5 August 2016

DIA cyber officer profiles global threat actor


August 1, 2016 

The cyber threat is all around us, from nation-states to terrorist groups to hacktivists motivated by social change and individuals looking to make a name for themselves. Understanding each group and their motivations is key to defending and responding in cyberspace.

To keep abreast of the threat landscape, the Defense Intelligence Agency’s defense intelligence officer for cyber, Ronald Carback, is charged with keeping the DoD brass informed of the major players and what provokes them to action.

While speaking at the DoD Intelligence Information Systems (DoDIIS) conference in Atlanta, Georgia, Carback offered a glimpse into the threat profiles of major actors and groups operating around the world.

“With the combination and variety of cyber actors and the continuing growth of the threat to national security, our economic security, as well as our defense industrial base, it clearly highlights the need to understand our adversaries,” he said. “Their motivations, their intent, their capabilities at the strategic level, as well as the tactical level.”

Carback split the threat landscape into two groups: Nation-states and non-state actors.
Nation-States

China

Carback cited China as the top threat to U.S. intellectual property — including from the defense industrial base — noting the 2014 indictment of five Chinese nationals, who had been breaching defense contractor systems for more than eight years looking to steal data on advanced military systems.

“China, philosophically, continues to desire to gain information to improve their economic, diplomatic, military and defense industry efforts,” he said. “Their standard goals in warfare is to collect information through an attack, to slow our communications and logistics and to support potential kinetic attack planning.”

“The Chinese are an advanced actor,” he added.

Russia

“Philosophically, [Russia is] an advanced actor that’s continuing to grow their capabilities and developing their own military cyber command,” Carback said, at least according to Russian military officials. “They seem to be assuming a more assertive cyber posture, as they seem to be willing to target critical infrastructure to continue their efforts, even when detected and under public scrutiny.”

Similar to China, Russia’s goals seem to be to “target our interests; assist in their decision-making; split their military and political objectives; and prepare the battlespace for future operations.”

Iran

While not on the same level geopolitically as China and Russia, Iran has shown itself to be a significant player in cyberspace, Carback said, and the most notable nation-state actor in the Middle East.

“Iran seems to be willing to use cyber operations as a non-attributable, asymmetric response based on their perceived threats from the West,” he said. “They use cyber espionage, propaganda and attacks to support their priorities, influence events, disrupt dissidents from reaching out and to counter threats from the West.”

Carback noted Attorney General Loretta Lynch earlier this year released indictments on seven Iranian nationals charged with hacking U.S. infrastructure, including the financial sector and a small dam in upstate New York.

North Korea

The rogue nation came onto the cybersecurity scene with the massive, destructive hack of Sony Pictures Entertainment in 2014. Not only were the assailants able to steal an incredible amount of sensitive information, they were also able to disrupt the entire network, bringing the company to its knees.

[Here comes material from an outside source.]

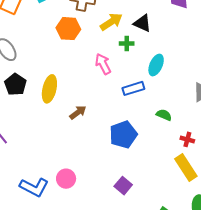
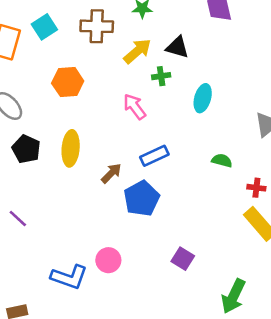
orange hexagon: (68, 29) -> (68, 82), moved
blue rectangle: (133, 88) -> (154, 156), moved
blue pentagon: (123, 135) -> (142, 198), moved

As shown with that hack — which ostensibly was in retaliation for the then-upcoming release of “The Interview,” a comedy critical of the regime — North Korea’s prime motivations seems to be political.

“Their propensity is to achieve political objectives,” Carback said. Post-Sony, “North Korea probably remains a capable actor and are willing to launch disruptive and destructive cyberattacks.”

Hacktivism and Cyber Crime

Carback briefly mentioned hacktivism and cyber crime as significant issues. However, these groups tend to be easily identified — along with their motivations — and have been causing trouble in cyberspace since the invention of the World Wide Web.

Terrorist Groups

As social media and cyber tools spread across the globe, terrorist organizations like the Islamic State group (ISIS) are using technology for communications, recruitment and propaganda.

“They have a very diverse social media effort that many of us consider as part of the cyber threat,” Carback said. “Their primary use is to propagandize or recruit new members.”

When asked to comment specifically on ISIS’s offensive capabilities in cyberspace, Carback said he hasn’t seen them conducting cyberattacks as an organization.

For Carback, the real cyber threat comes from…

The Lone Wolf

While ISIS does not seem to have an orchestrated cyber offensive, they have called on individuals with hacking expertise to heed the call.

“I personally am more concerned about the lone wolf hackers that are out there,” Carback said. “Whether they’re tied to hacktivists, whether they’re just trying to reverse course on some ideology that they don’t agree with — because of that low-barrier of entry, it’d be very easy for that to happen, just as it does in terrorism today.”